赤司の小さな手をぎゅっと握り、しっかりと目を合わせたまま問えば、赤司は迷うような素振りを見せたあと、こくりと頷いた。

「わかった、約束だ」

その言葉に、緊張しながら二人をおろおろ見つめていた黄瀬と桃井が脱力する。

「よかったッス、穏便に終わって…!」

目に涙すら浮かべ、よかったと笑う黄瀬の隣で、肩を落とす緑間の背を撫でてやりながら、「『今』は呼び出しませんけどね、ふふふ…」っと、黒子が何かを企むように笑んだのに、そのときの赤司は気づいていなかった。

* * *

おまけのはなし

翌日、赤司さんが京都にお帰りになったあとに呼び出しをくらった火神くんの問答(桃井のICレコーダーより一部抜粋)



なんだよ、お前からマジバに誘うなんて珍しいと思ったら、紫原以外のキセキ勢ぞろいじゃねーか。なんか会合でもすんのか?

は?俺について?どういう意味だ。………え、見てたのかよ?!っわ、恥ずいな…。

あ?おう、付き合ってるけど?なんか、お前らに知られたら面倒だから内緒にしてくれって赤司が言うから。

なにが面倒なんだって?そりゃ今みてーな状況のことじゃねーの?つかお前ら暇だな、揃いも揃って。

…赤司の一大事だからって、そんだけでこーやって集まれんの、すげーと思うよ。

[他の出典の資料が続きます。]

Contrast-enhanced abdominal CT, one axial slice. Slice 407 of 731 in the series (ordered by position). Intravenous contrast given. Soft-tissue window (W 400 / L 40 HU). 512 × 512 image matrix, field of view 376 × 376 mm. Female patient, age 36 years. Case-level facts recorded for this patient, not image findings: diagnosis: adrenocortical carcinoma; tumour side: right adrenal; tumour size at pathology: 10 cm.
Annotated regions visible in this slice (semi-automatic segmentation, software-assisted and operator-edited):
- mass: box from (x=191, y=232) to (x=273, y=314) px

でもお前らちょっと過保護過ぎだろ。大体、桃井…さん、だって恋心丸出しじゃねーか。

キセキ相手だから?ちょっと待て、そりゃおかしいだろ。そもそも誰と付き合うかなんて、赤司の勝手だ。むしろ赤司を大事に思うなら、そうやって邪魔するより黙って祝福してやれよ。

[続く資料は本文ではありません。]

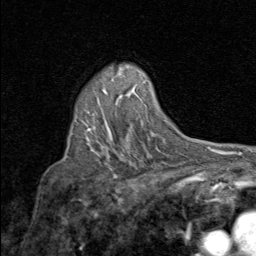
Breast MRI (dynamic contrast-enhanced), one axial slice; slice 59 of 80 in the series (ordered by position); cropped to one breast; dynamic contrast-enhanced series, time point 2 of 8 at this slice position (early post-contrast); 1.5 T; TE 1.7 ms, TR 4.5 ms; 2 mm slice thickness; 256 × 256 image matrix, field of view 180 × 180 mm. Female patient.
Structures marked on this image (semi-automatically segmented with operator editing):
- enhancing-tissue mask used for the functional tumour volume (all voxels passing the contrast-enhancement thresholds inside the analysis volume; usually the tumour): box from (x=88, y=89) to (x=107, y=130) px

お前らがあいつのこと大事にしてんのなんて、百も承知だって。でも好きになっちまったもんはしょーがねーだろ。

別に認めろとか言わねーから。もしも俺があいつのこと悲しませたりしたときには、好きなだけ責めてくれていいし。

でもなにもない内から否定すんのはやめろ。

心配しなくても大事にするって。

大丈夫、俺はお前らが思ってるよりもずっと、あいつのこと好きだよ。








「正直、火神くんのイケメンっぷりを舐めていました」

後に黒子はそう語る。そんなこともあったなとからから笑う火神の隣で照れ隠しのように不機嫌な表情をしつつ、それでもほわりと頬を染める赤司の姿を、キセキ達が穏やかな気持ちで見つめながら酒を飲むのはそれから数年後の話である。